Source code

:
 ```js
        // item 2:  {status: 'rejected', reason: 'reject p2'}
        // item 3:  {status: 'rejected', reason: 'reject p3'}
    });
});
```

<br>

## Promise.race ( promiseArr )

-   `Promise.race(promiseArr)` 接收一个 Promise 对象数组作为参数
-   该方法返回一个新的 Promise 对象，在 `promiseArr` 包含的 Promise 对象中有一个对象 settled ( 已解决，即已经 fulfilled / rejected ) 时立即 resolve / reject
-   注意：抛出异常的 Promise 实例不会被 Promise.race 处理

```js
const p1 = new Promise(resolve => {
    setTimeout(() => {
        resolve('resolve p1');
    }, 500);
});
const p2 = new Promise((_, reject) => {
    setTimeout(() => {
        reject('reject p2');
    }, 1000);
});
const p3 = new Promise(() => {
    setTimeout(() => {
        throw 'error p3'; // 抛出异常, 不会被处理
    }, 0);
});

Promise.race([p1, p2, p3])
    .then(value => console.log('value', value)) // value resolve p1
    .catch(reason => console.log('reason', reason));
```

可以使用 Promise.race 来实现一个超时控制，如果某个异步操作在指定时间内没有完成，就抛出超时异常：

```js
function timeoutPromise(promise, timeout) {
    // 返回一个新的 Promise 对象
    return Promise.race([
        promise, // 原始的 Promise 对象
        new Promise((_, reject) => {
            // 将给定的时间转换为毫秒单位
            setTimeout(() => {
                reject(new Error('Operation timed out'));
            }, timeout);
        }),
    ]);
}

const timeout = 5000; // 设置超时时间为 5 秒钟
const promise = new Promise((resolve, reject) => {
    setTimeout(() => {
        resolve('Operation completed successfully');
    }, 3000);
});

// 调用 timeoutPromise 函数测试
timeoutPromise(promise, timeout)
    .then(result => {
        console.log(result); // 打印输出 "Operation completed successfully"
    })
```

──────

| About this exercise |
An identical copy of the entries above is the expected result.

| Solution for this problem |
Source code

:
 ```js
        // item 2:  {status: 'rejected', reason: 'reject p2'}
        // item 3:  {status: 'rejected', reason: 'reject p3'}
    });
});
```

<br>

## Promise.race ( promiseArr )

-   `Promise.race(promiseArr)` 接收一个 Promise 对象数组作为参数
-   该方法返回一个新的 Promise 对象，在 `promiseArr` 包含的 Promise 对象中有一个对象 settled ( 已解决，即已经 fulfilled / rejected ) 时立即 resolve / reject
-   注意：抛出异常的 Promise 实例不会被 Promise.race 处理

```js
const p1 = new Promise(resolve => {
    setTimeout(() => {
        resolve('resolve p1');
    }, 500);
});
const p2 = new Promise((_, reject) => {
    setTimeout(() => {
        reject('reject p2');
    }, 1000);
});
const p3 = new Promise(() => {
    setTimeout(() => {
        throw 'error p3'; // 抛出异常, 不会被处理
    }, 0);
});

Promise.race([p1, p2, p3])
    .then(value => console.log('value', value)) // value resolve p1
    .catch(reason => console.log('reason', reason));
```

可以使用 Promise.race 来实现一个超时控制，如果某个异步操作在指定时间内没有完成，就抛出超时异常：

```js
function timeoutPromise(promise, timeout) {
    // 返回一个新的 Promise 对象
    return Promise.race([
        promise, // 原始的 Promise 对象
        new Promise((_, reject) => {
            // 将给定的时间转换为毫秒单位
            setTimeout(() => {
                reject(new Error('Operation timed out'));
            }, timeout);
        }),
    ]);
}

const timeout = 5000; // 设置超时时间为 5 秒钟
const promise = new Promise((resolve, reject) => {
    setTimeout(() => {
        resolve('Operation completed successfully');
    }, 3000);
});

// 调用 timeoutPromise 函数测试
timeoutPromise(promise, timeout)
    .then(result => {
        console.log(result); // 打印输出 "Operation completed successfully"
    })
```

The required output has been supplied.